Verilen Metin:
^^^^

KARŞI_TARAFIN_SAVUNMALARI : Davalı idareler tarafından davacıların temyiz isteminin reddi gerektiği savunulmaktadır.

DANIŞTAY TETKİK HAKİMİ : …
DÜŞÜNCESİ : Temyiz isteminin kabulü gerektiği düşünülmektedir.

TÜRK MİLLETİ ADINA

Karar veren Danıştay Onuncu Dairesince, Tetkik Hâkiminin açıklamaları dinlendikten ve dosyadaki belgeler incelendikten sonra gereği görüşüldü:
İNCELEME VE GEREKÇE :
MADDİ OLAY :
Dosyanın incelenmesinden; 11/10/2015 tarihinde Adana ilinin farklı ilçelerinde PKK/KCK terör örgütü yandaşlarınca, cadde ve sokakların trafiğe kapatılması ve güvenlik güçlerine, toplu taşıma araçlarına taşlı, molotof kokteylli, el yapımı parça tesirli bombalı eylem yapılması talimatı doğrultusunda eylemler yapıldığı, dava konusu olayda da PKK/KCK terör örgütü yandaşı bir grubun söz konusu eylemler sırasında kolluk kuvvetlerinden kaçarak Adana ili, Yüreğir ilçesi, … Mahallesi … Sokak’ta düğün yapılan adrese gelerek burada saklanmak istedikleri, düğün sahiplerinin karşı çıkması üzerine aralarında çıkan tartışma sonucunda düğünde müzisyenlik yapan davacılar yakını…’ın öldürüldüğü, davacılar tarafından, olay sebebiyle maddi ve manevi zarara uğranıldığından bahisle tazminat istemiyle 06/05/2016 tarihinde Adana Valiliği’ne başvuruda bulunulduğu, anılan başvurunun 5233 sayılı Terör ve Terörle Mücadeleden Doğan Zararların Karşılanması Hakkında Kanun kapsamında değerlendirilerek Adana Valiliği 1 No.lu Zarar Tespit Komisyonunun … tarih ve … sayılı kararı ile 5233 sayılı Kanun gereğince … mirasçılarına pay edilmek üzere 32.640,65 TL tazminat ödenmesine karar verilerek sulhname imzalanması için davacıların davet edildiği, davacılar tarafından, belirlenen tazminatın kabul edilmemesi sonucu 24/08/2016 tarihinde uyuşmazlık tutanağının düzenlendiği, anılan tutanağın düzenlenmesinden önce 2577 sayılı Kanun’un 13. maddesi kapsamında 60 gün içinde cevap verilmediğinden bahisle istemlerinin reddedildiği varsayılarak idarenin hizmet kusuruna dayanılarak 09/08/2016 tarihinde bakılan davanın açıldığı görülmektedir.

^^^^

Kaynak veriler:

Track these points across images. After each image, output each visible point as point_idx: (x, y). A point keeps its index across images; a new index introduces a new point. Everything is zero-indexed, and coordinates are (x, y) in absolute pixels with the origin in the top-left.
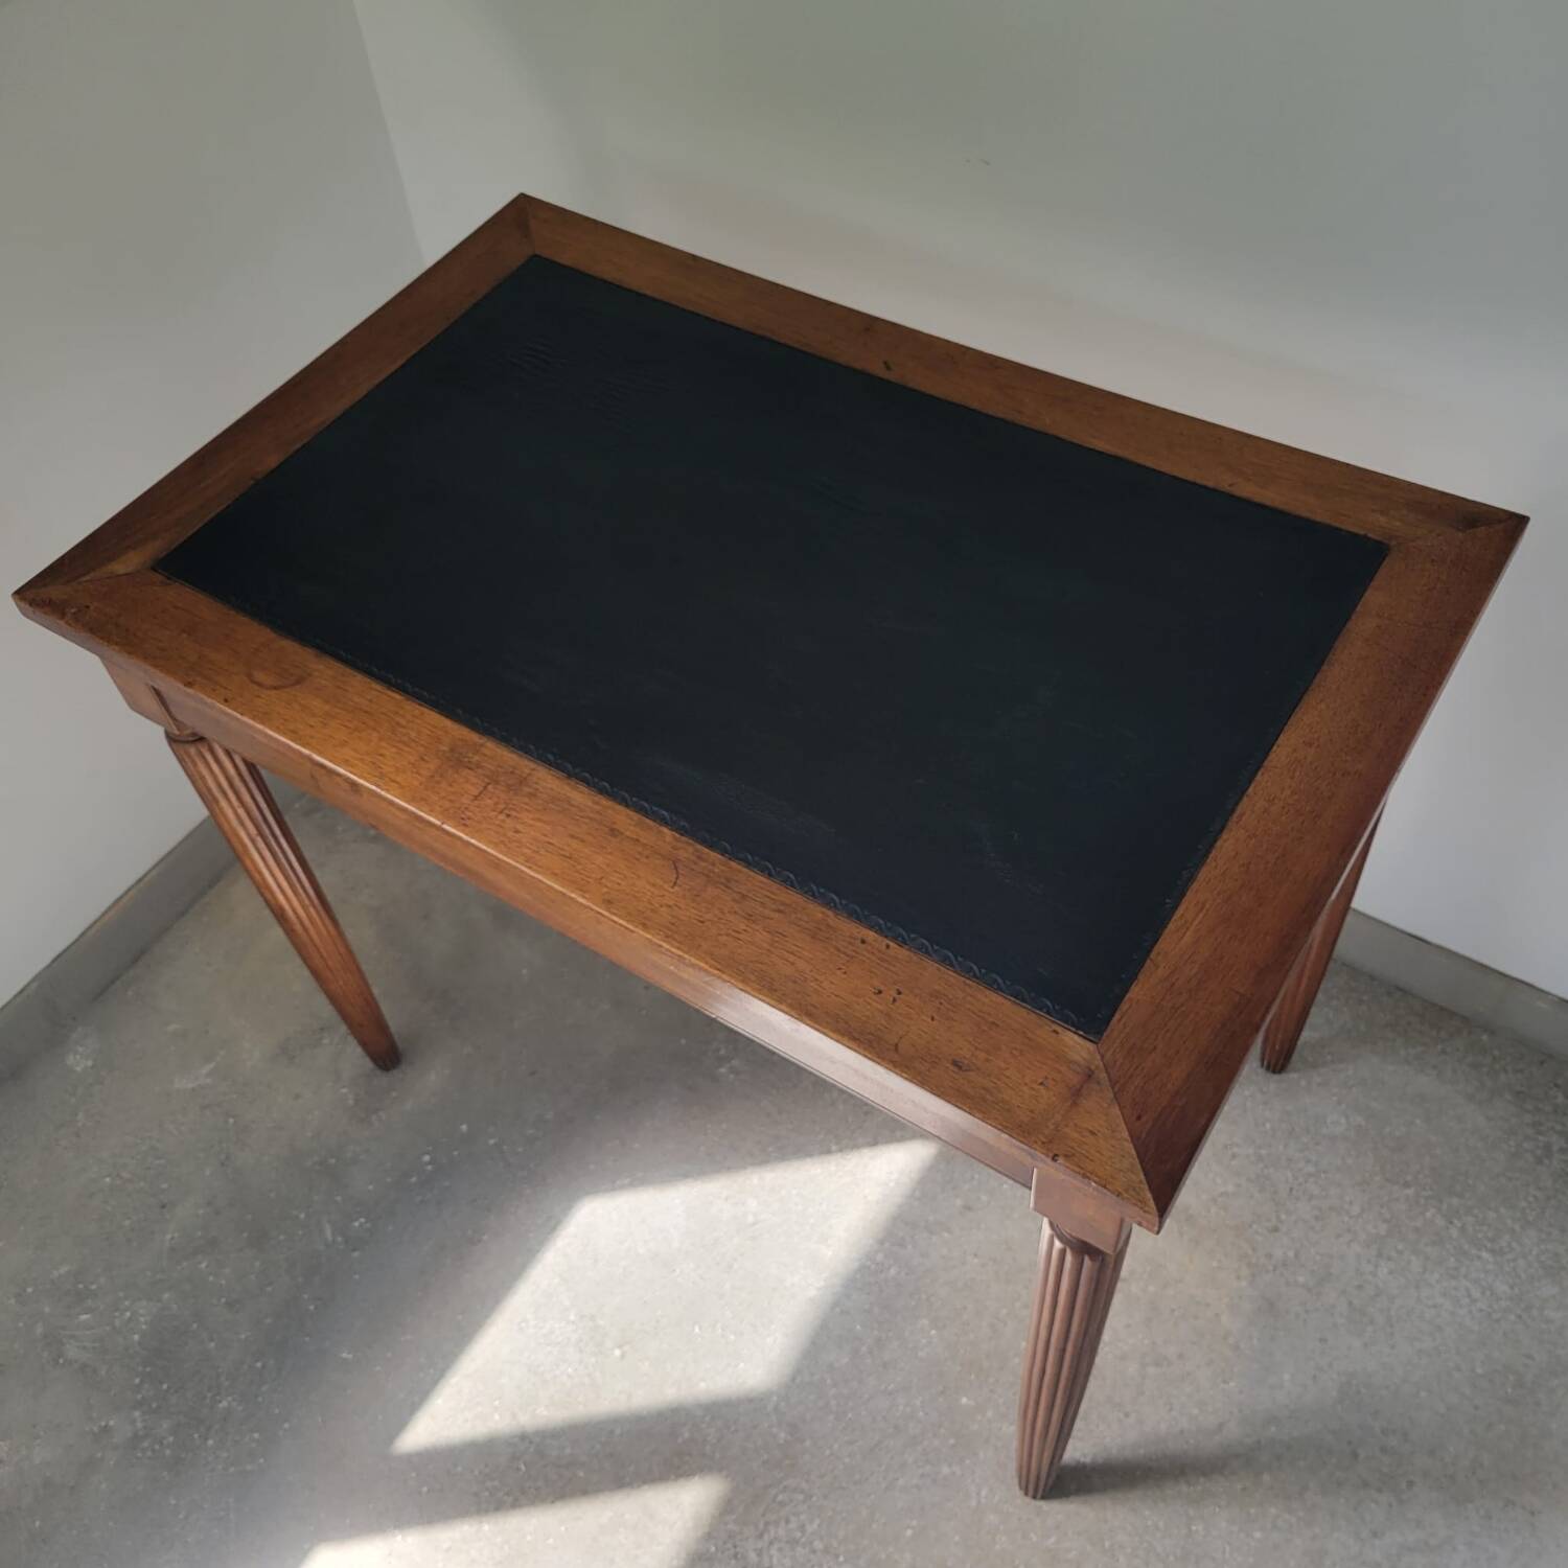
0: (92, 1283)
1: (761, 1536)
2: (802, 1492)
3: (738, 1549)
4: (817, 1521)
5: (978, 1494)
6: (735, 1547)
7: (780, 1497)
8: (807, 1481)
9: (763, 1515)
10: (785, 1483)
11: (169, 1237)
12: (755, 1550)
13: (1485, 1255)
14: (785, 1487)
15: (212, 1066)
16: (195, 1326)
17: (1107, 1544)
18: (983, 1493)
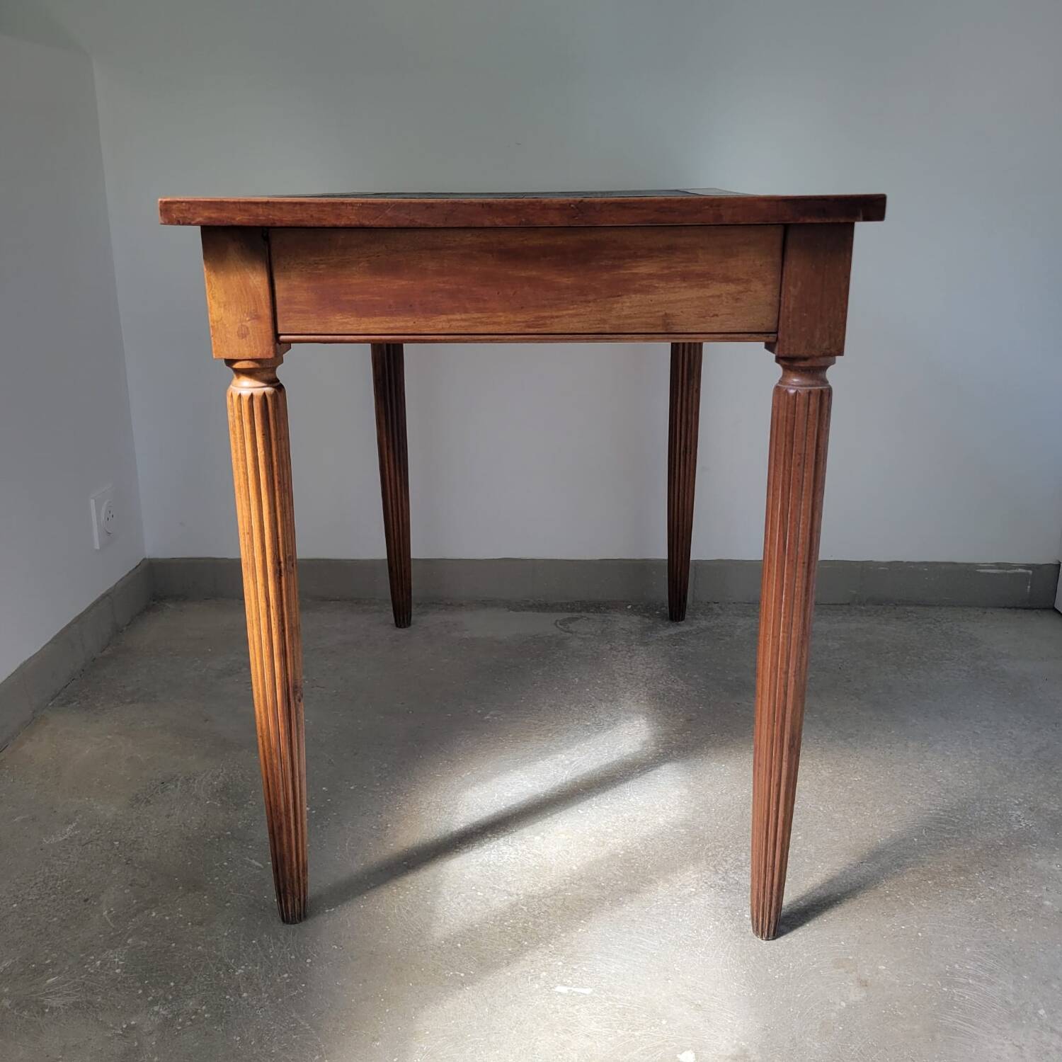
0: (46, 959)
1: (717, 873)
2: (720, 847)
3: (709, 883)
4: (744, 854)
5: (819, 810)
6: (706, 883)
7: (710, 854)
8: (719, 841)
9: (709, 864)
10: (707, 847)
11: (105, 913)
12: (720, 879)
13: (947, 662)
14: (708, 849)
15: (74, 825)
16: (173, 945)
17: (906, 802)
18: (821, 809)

^^^^

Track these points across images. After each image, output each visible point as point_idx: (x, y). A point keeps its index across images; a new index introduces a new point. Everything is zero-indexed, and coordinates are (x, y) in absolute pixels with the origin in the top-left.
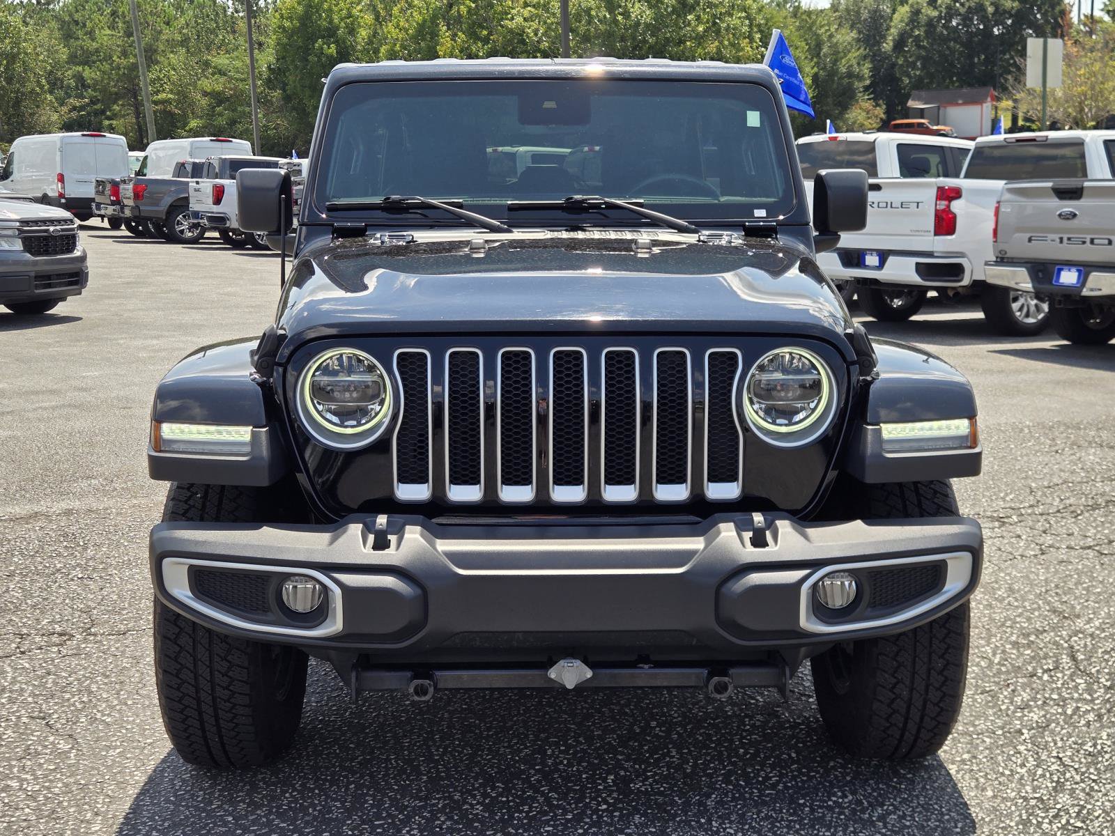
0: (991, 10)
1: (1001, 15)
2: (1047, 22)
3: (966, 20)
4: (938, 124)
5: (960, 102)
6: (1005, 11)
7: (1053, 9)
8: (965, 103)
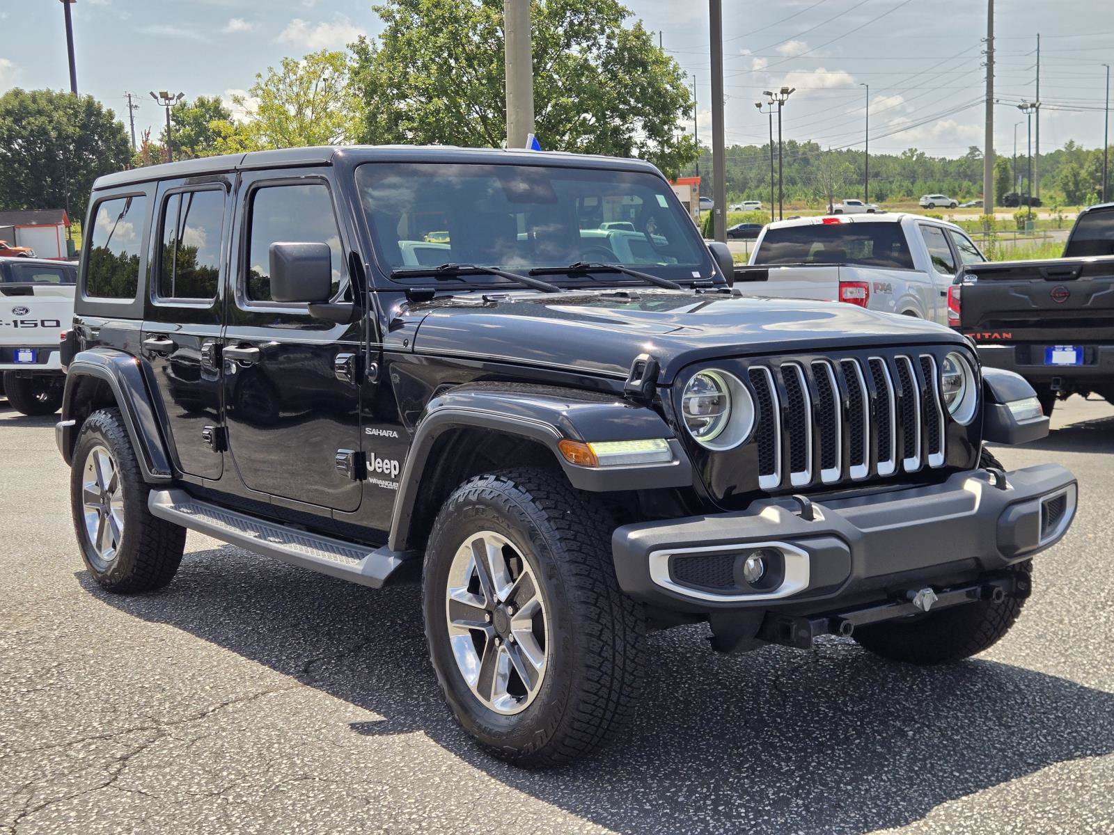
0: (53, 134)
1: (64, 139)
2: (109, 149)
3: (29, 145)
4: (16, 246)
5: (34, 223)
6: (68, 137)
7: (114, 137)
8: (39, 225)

^^^^

Yapılacak İş: Tazminat davasına ilişkin Danıştay kararını son cümlesinden sonra sürdürünüz.

Yanıt:
Olayla ilgili olarak …Cumhuriyet Başsavcılığı tarafından yürütülen … sayılı soruşturma dosyasında kasten öldürme olayında ölüm sonucuna sebebiyet veren kurşunun kim tarafından ateşlendiğinin tespit edilemediği, soruşturma kapsamında beyanları alınan kişilerin ifadelerinde de, olayın kim tarafından ne şekilde gerçekleştirildiği yönünde yorum ve değerlendirmeler ötesinde beyanda bulunmadıkları, bu nedenle de şüphelilerin üzerilerine atılı suçu işlediklerine dair haklarında kamu davasının açılmasını gerektirecek yeterlilikte her türlü şüpheden uzak, somut, kesin ve inandırıcı delil elde edilemediği gerekçesiyle şüpheliler hakkında kovuşturmaya yer olmadığına karar verildiği, eyleme katılan … isimli kişinin sanık olarak yargılandığı … Ağır Ceza Mahkemesinde açılan kamu davası sonucunda verilen … tarihli ve E:…, K:… sayılı karar ile “Silahlı Terör Örgütü Adına Suç İşleme, Kanuna Aykırı Toplantı ve Yürüyüşlere Silahsız Katılarak İhtara Rağmen Kendiliğinden Dağılmama, Kamu Görevlisine Karşı Görevi Yaptırmamak İçin Direnme” suçundan mahkumiyet kararı verildiği, temyiz edilen söz konusu kararın halen Yargıtay … Ceza Dairesinde olduğu anlaşılmaktadır.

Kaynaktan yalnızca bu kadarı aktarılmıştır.